Royal Mail and IDS are currently in a state of uncertainty. The board has approved a £3.6bn takeover by entities controlled by Daniil Kretinski, the Czech energy tycoon who owns significant stakes in PostNL, Sainsbury’s and West Ham United football club. However, the Labor government called for a “national interest” review of the takeover. The government stated that it would approve the deal only if Kretinsky maintained a “comprehensive global service” and provided workers with a “stronger voice in the management and strategic direction of the company.”

For the six months to September, Royal Mail reported a loss of £138 million, an improvement on a loss of £383 million in the same period the previous year. This came despite an 11% increase in revenue to £3.92bn, supported by increased postal activity in the July general election period.

The international courier division, General Logistics Systems (GLS), traditionally seen as the strongest part of the group, reported a 4% increase in revenues to £2.43bn, but saw profits fall 20% to £112m. , citing “macroeconomic pressures.” In major markets such as Germany and Italy.

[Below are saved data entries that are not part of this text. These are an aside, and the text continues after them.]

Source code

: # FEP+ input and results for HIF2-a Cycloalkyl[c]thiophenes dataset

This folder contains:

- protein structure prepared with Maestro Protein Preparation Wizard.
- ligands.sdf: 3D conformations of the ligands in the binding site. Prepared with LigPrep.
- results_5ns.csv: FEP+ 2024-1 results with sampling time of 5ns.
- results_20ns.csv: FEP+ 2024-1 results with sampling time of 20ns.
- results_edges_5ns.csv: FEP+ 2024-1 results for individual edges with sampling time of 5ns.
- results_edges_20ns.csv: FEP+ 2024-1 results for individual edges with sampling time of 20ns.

The company expects Royal Mail to return to profitability for the full year to March, excluding costs associated with its ongoing redundancy programme. However, she cautioned, “the financial and regulatory backdrop adds cost and inflexibility to the business.” Royal Mail reiterated its call for government reforms to its Universal Service Obligation, which currently requires it to deliver letters six days a week across the UK at a flat rate.

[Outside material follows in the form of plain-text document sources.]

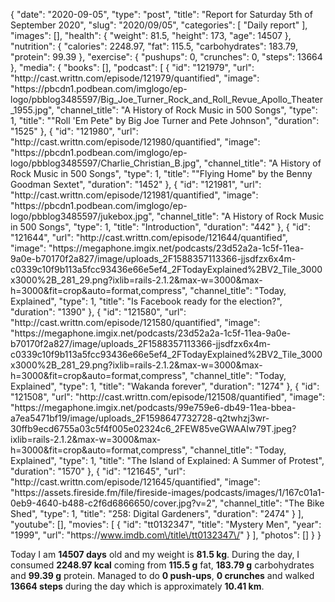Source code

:{
    "date": "2020-09-05",
    "type": "post",
    "title": "Report for Saturday 5th of September 2020",
    "slug": "2020\/09\/05",
    "categories": [
        "Daily report"
    ],
    "images": [],
    "health": {
        "weight": 81.5,
        "height": 173,
        "age": 14507
    },
    "nutrition": {
        "calories": 2248.97,
        "fat": 115.5,
        "carbohydrates": 183.79,
        "protein": 99.39
    },
    "exercise": {
        "pushups": 0,
        "crunches": 0,
        "steps": 13664
    },
    "media": {
        "books": [],
        "podcast": [
            {
                "id": "121979",
                "url": "http:\/\/cast.writtn.com\/episode\/121979\/quantified",
                "image": "https:\/\/pbcdn1.podbean.com\/imglogo\/ep-logo\/pbblog3485597\/Big_Joe_Turner_Rock_and_Roll_Revue_Apollo_Theater_1955.jpg",
                "channel_title": "A History of Rock Music in 500 Songs",
                "type": 1,
                "title": "\"Roll 'Em Pete\" by Big Joe Turner and Pete Johnson",
                "duration": "1525"
            },
            {
                "id": "121980",
                "url": "http:\/\/cast.writtn.com\/episode\/121980\/quantified",
                "image": "https:\/\/pbcdn1.podbean.com\/imglogo\/ep-logo\/pbblog3485597\/Charlie_Christian_B.jpg",
                "channel_title": "A History of Rock Music in 500 Songs",
                "type": 1,
                "title": "\"Flying Home\" by the Benny Goodman Sextet",
                "duration": "1452"
            },
            {
                "id": "121981",
                "url": "http:\/\/cast.writtn.com\/episode\/121981\/quantified",
                "image": "https:\/\/pbcdn1.podbean.com\/imglogo\/ep-logo\/pbblog3485597\/jukebox.jpg",
                "channel_title": "A History of Rock Music in 500 Songs",
                "type": 1,
                "title": "Introduction",
                "duration": "442"
            },
            {
                "id": "121644",
                "url": "http:\/\/cast.writtn.com\/episode\/121644\/quantified",
                "image": "https:\/\/megaphone.imgix.net\/podcasts\/23d52a2a-1c5f-11ea-9a0e-b70170f2a827\/image\/uploads_2F1588357113366-jjsdfzx6x4m-c0339c10f9b113a5fcc93436e66e5ef4_2FTodayExplained%2BV2_Tile_3000x3000%2B_281_29.png?ixlib=rails-2.1.2&max-w=3000&max-h=3000&fit=crop&auto=format,compress",
                "channel_title": "Today, Explained",
                "type": 1,
                "title": "Is Facebook ready for the election?",
                "duration": "1390"
            },
            {
                "id": "121580",
                "url": "http:\/\/cast.writtn.com\/episode\/121580\/quantified",
                "image": "https:\/\/megaphone.imgix.net\/podcasts\/23d52a2a-1c5f-11ea-9a0e-b70170f2a827\/image\/uploads_2F1588357113366-jjsdfzx6x4m-c0339c10f9b113a5fcc93436e66e5ef4_2FTodayExplained%2BV2_Tile_3000x3000%2B_281_29.png?ixlib=rails-2.1.2&max-w=3000&max-h=3000&fit=crop&auto=format,compress",
                "channel_title": "Today, Explained",
                "type": 1,
                "title": "Wakanda forever",
                "duration": "1274"
            },
            {
                "id": "121508",
                "url": "http:\/\/cast.writtn.com\/episode\/121508\/quantified",
                "image": "https:\/\/megaphone.imgix.net\/podcasts\/99e759e6-db49-11ea-bbea-a7ea5471bf19\/image\/uploads_2F1598647732728-q2twhzj3wr-30ffb9ecd6755a03c5f4f005e02324c6_2FEW85veGWAAIw79T.jpeg?ixlib=rails-2.1.2&max-w=3000&max-h=3000&fit=crop&auto=format,compress",
                "channel_title": "Today, Explained",
                "type": 1,
                "title": "The Island of Explained: A Summer of Protest",
                "duration": "1570"
            },
            {
                "id": "121645",
                "url": "http:\/\/cast.writtn.com\/episode\/121645\/quantified",
                "image": "https:\/\/assets.fireside.fm\/file\/fireside-images\/podcasts\/images\/1\/167c01a1-0eb9-4640-b488-c2f6d6866650\/cover.jpg?v=2",
                "channel_title": "The Bike Shed",
                "type": 1,
                "title": "258: Digital Gardeners",
                "duration": "2474"
            }
        ],
        "youtube": [],
        "movies": [
            {
                "id": "tt0132347",
                "title": "Mystery Men",
                "year": "1999",
                "url": "https:\/\/www.imdb.com\/title\/tt0132347\/"
            }
        ],
        "photos": []
    }
}

Today I am <strong>14507 days</strong> old and my weight is <strong>81.5 kg</strong>. During the day, I consumed <strong>2248.97 kcal</strong> coming from <strong>115.5 g</strong> fat, <strong>183.79 g</strong> carbohydrates and <strong>99.39 g</strong> protein. Managed to do <strong>0 push-ups</strong>, <strong>0 crunches</strong> and walked <strong>13664 steps</strong> during the day which is approximately <strong>10.41 km</strong>.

In last month’s Budget, Chancellor Rachel Reeves announced plans to raise nearly £20bn a year by increasing employers’ National Insurance contributions from 13.8% to 15% from next April. The threshold at which employers start paying the top rate will also be reduced from £9,100 to £5,000, attracting more part-time workers into the band.

Despite the challenges, Martin Seidenberg, chief executive of IDS, has assured customers that Royal Mail is prepared for the busy Christmas period. “As we enter our busiest period, we are well prepared for Christmas deliveries, with around 4,000 new vehicles being delivered ahead of the peak, an additional 16,000 walk-ins, extended delivery hours until 8pm, and our growing network of parcel lockers and parcel shops,” he said. .

Seidenberg stressed the company’s commitment to controlling what it can, but expressed concern about rising costs. “We are implementing changes that we can control, but the cost environment is getting worse at a time when we need to invest. As a major employer with around 130,000 permanent employees, the changes to National Insurance will disproportionately impact our business compared to competitors,” he added. It makes comprehensive service reform more urgent.


Jimmy Young

Jamie is an experienced business journalist and senior reporter at Business Matters, with over a decade of experience reporting on UK SME business. Jamie holds a degree in Business Administration and regularly participates in industry conferences and workshops to stay at the forefront of emerging trends. When Jamie is not reporting on the latest business developments, he is passionate about mentoring up-and-coming journalists and entrepreneurs, sharing their wealth of knowledge to inspire the next generation of business leaders.